A polícia ainda não divulgou os números. Mas há estimativas na imprensa japonesa de que a fraude poderia chegar a US$ 2,8 bilhões.

Proprietário da agora falida L&G, empresa que vendia produtos para dormitórios japoneses por catálogo e pela internet, o japonês lançou ainda no mercado uma moeda virtual, batizada de "enten", supostamente válida em lojas e eventos promovidos pela empresa e em mercados na internet.

Muitas das vítimas eram pessoas idosas, que inicialmente compravam de vegetais a acolchoados com a moeda nestas feiras organizadas por Nami.

Outras 20 pessoas ligadas à empresa também foram presas. Antes de ser levado pela polícia, Nami chegou a afirmar a repórteres que não tinha feito nada de errado.

Questionado se estava arrependido e se pediria desculpas aos investidores, ele respondeu: "Não.

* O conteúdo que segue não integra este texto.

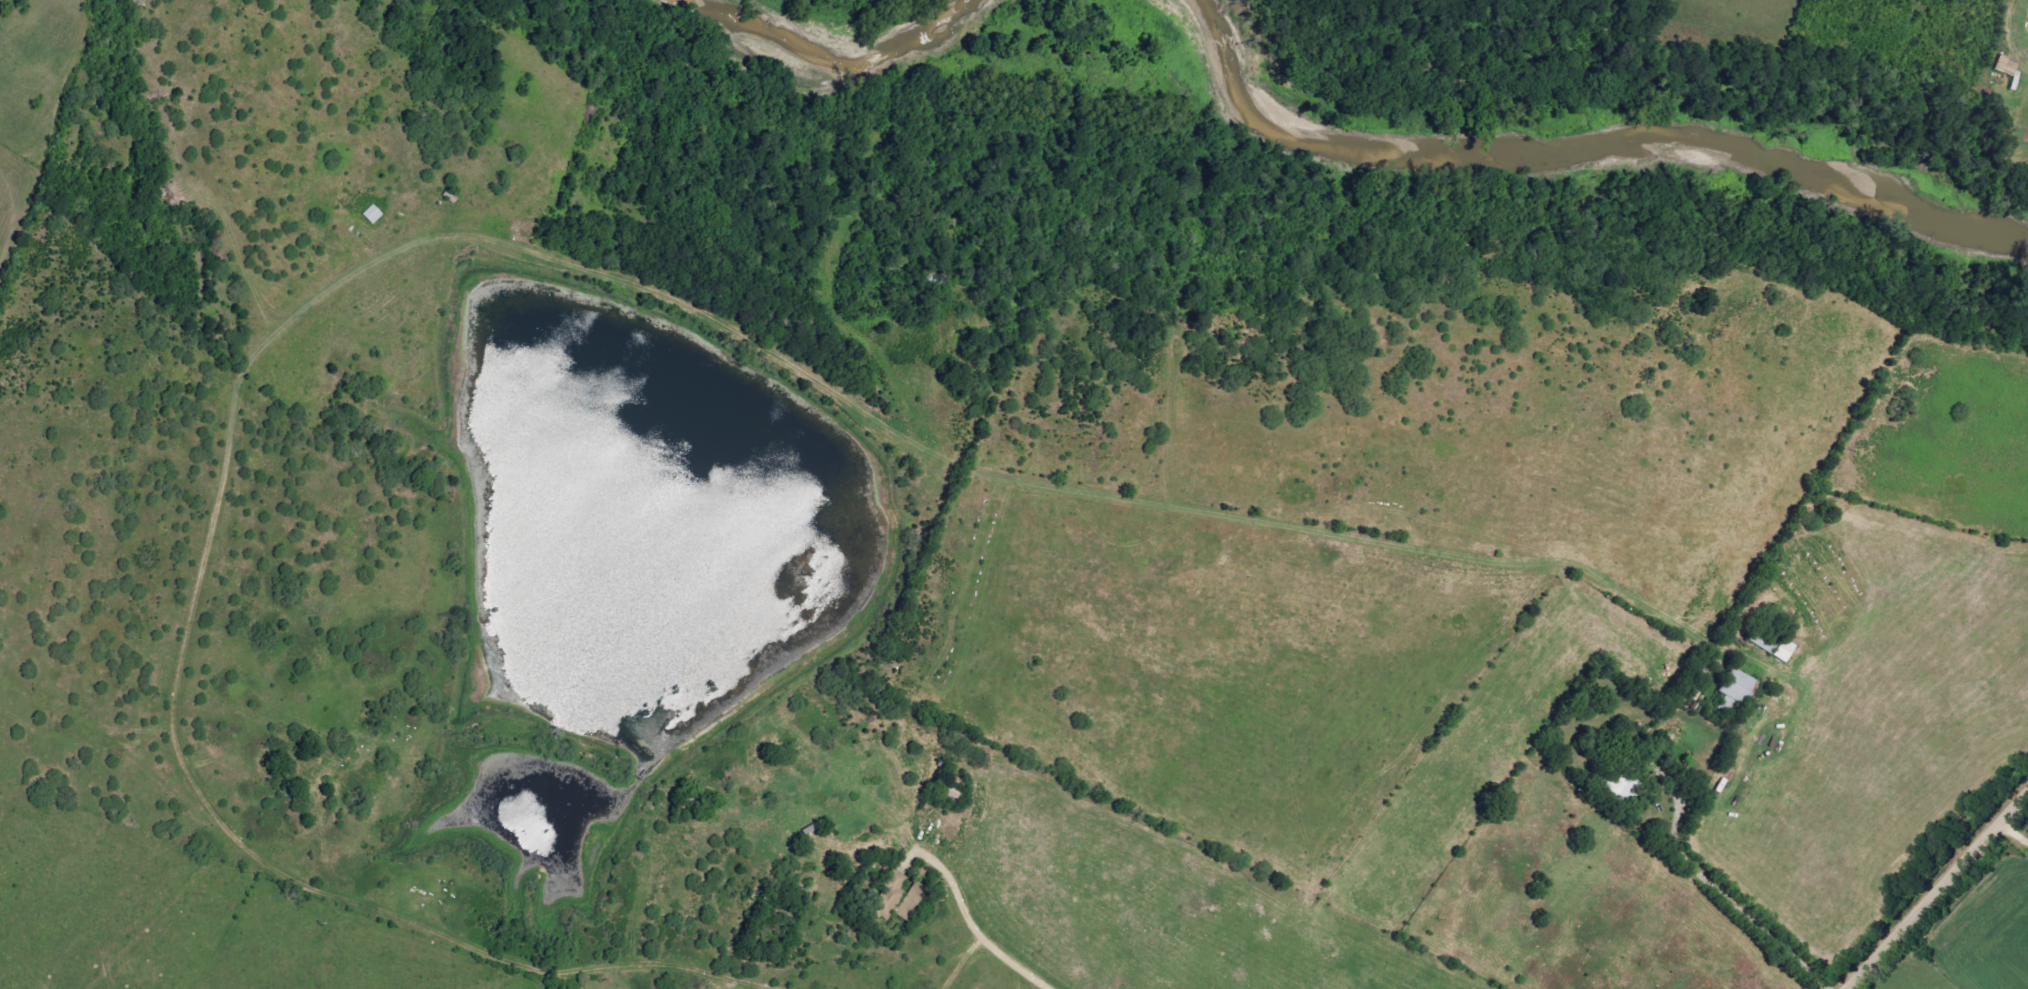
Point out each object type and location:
building: (2005, 65)
building: (1781, 650)
road: (1706, 885)
road: (1936, 890)
building: (893, 898)
building: (908, 903)
road: (974, 929)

Eu coloquei minha vida em risco, então por que deveria me desculpar? Eu sou a maior das vítimas".

Feiras de produtos

Os investidores recebiam créditos da moeda virtual através do celular, e os usavam para comprar vários tipos de produtos, como roupas, comida e joias.

A L&G foi fundada em 1987, e começou no mercado vendendo produtos para cama e para saúde. O esquema de investimentos, que inclui a moeda "enten", teve início em 2001.

A empresa parou de pagar os dividendos em fevereiro de 2007. Em setembro daquele ano, quase todos os funcionários foram demitidos.

Hajime Chiba, chefe de um grupo de advogados que representa cerca de 900 vítimas, disse à NHK, rede pública de tevê, que estão sendo estudadas formas para tentar recuperar o dinheiro. Muitos dos que foram lesados ainda não deram queixa.

Segundo Chiba, há casos de idosos que investiram até 100 milhões de ienes na empresa de Nami.